AI can crack the employee retention code
Recruiting the right talent is expensive and time-consuming. That is why retention is the mantra for most business leaders. Artificial intelligence could boost those efforts. Jysk Telemarketing is applying the technology to increase their staff retention.
It is a costly affair to have a new employee take off again after just a few months employment –but this is part for the course if your staff mainly consists of young people whose lives tend to be full of change.
That is the case at Aalborg-based Jysk Telemarketing which employs some 300 people delivering customer services for companies such as Telenor, NRGi and Norlys.
Jysk Telemarketing was born when the telecom company Sonofon wanted to externalise its customer services 18 years ago. Since then, Sonofon has become Telenor, but Jysk Telemarketing has continued to handle their customer service needs.
When a customer calls the customer service number for one of the companies in Jysk Telemarketing’s portfolio, the call will be answered by someone who is 18-25 years old and perhaps in a gap year before or in the middle of their studies. Jysk Telemarketing handles close to 2 million calls annually.
Decreasing a high millennial turnover
The notoriously change-ready staff has left Jysk Telemarketing with a too high turnover. An average employee will stay for just under a year. But some only work there for a much shorter period – and these are the staff members that the company is hoping to keep longer.
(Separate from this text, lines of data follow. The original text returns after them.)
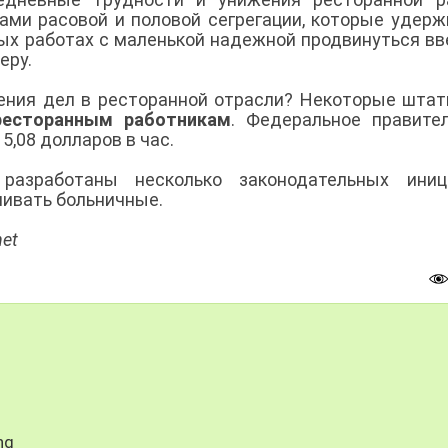
ами расовой и половой сегрегации, которые удер
ых работах с маленькой надежной продвинуться вв
еру.
ения дел в ресторанной отрасли? Некоторые шта
ресторанным работникам
. Федеральное правите
5,08 долларов в час.
азработаны несколько законодательных иници
ивать больничные.
net
ng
“We have a lot of data from each staff member’s work on the phone – data that is gathered for documentation and from servicing clients. And we’re hoping that this data can also be used to spot staff members who are not happy and may be about to quit,” says John Stellan, Chief Executive Officer of Jysk Telemarketing.
All that data was, until now, never used for this particular purpose, and John Stellan is still only guessing at what long-term use might come out of feeding the data into the artificially intelligent machines.
“We’re hoping to see patterns. But it’s difficult to imagine what is possible with AI. Much in the same way that it was difficult to imagine an iPad before it was launched. We only know that we’d like to keep our staff for a bit longer, so it makes good sense for us to use tools that might help us.”
Working in customer services can be tough – unhappy customers on the line combined with a demand for high quality and efficiency in the service can be cumbersome for many. Therefore the reasons for leaving are complex and rarely the same across employees.
AI can mitigate the downside of being big(ger)
In smaller firms, it tends to be easier to spot if a member of staff is not thriving. But in larger companies that use shift works and variable meeting times, there are fewer opportunities to spot unhappiness over casual small talk. In this situation, more systematic use of data might help point to staff members who have suddenly changed their behaviour, which might be a sign that they are about to leave.
For this reason, Jysk Telemarketing has joined up with the Aalborg-based company Ambolt, which specialises in artificial intelligence, to build a solution that can spot unhappy staff based on behavioural data alone.
“We are already aware of the need to have measures to reduce our churn. These might be social initiatives, a chat, and perhaps better training to help that person thrive better. But we are hoping to use data and AI to get better results,” John Stellan says.
At the moment a typical duration of employment at Jysk Telemarketing is 11 months, or about the amount of time that many young Danes take a gap year between secondary school and university – or between graduate and postgraduate studies. The aim is primarily to avoid durations that are much shorter than this – but long-term it is possible that the company will aim higher, such as 18 to 24 months.
“AI can’t solve all our problems. Of course, we know that telemarketing might not be all that sexy at a time when some people like putting a fancy job title on their social media. So, we’re trying to talk about the work in different ways, because the job involves helping customers deal with a problem. And that really could mean something to staff in terms of changing their frame of mind,” John Stellan says.
Initially, Jysk Telemarketing and Ambolt are only looking at data that is logged when a staff member uses the technical systems. Data is typically based on several factors such as length of time speaking to customers, efficiency, transferring calls to other departments and breaks.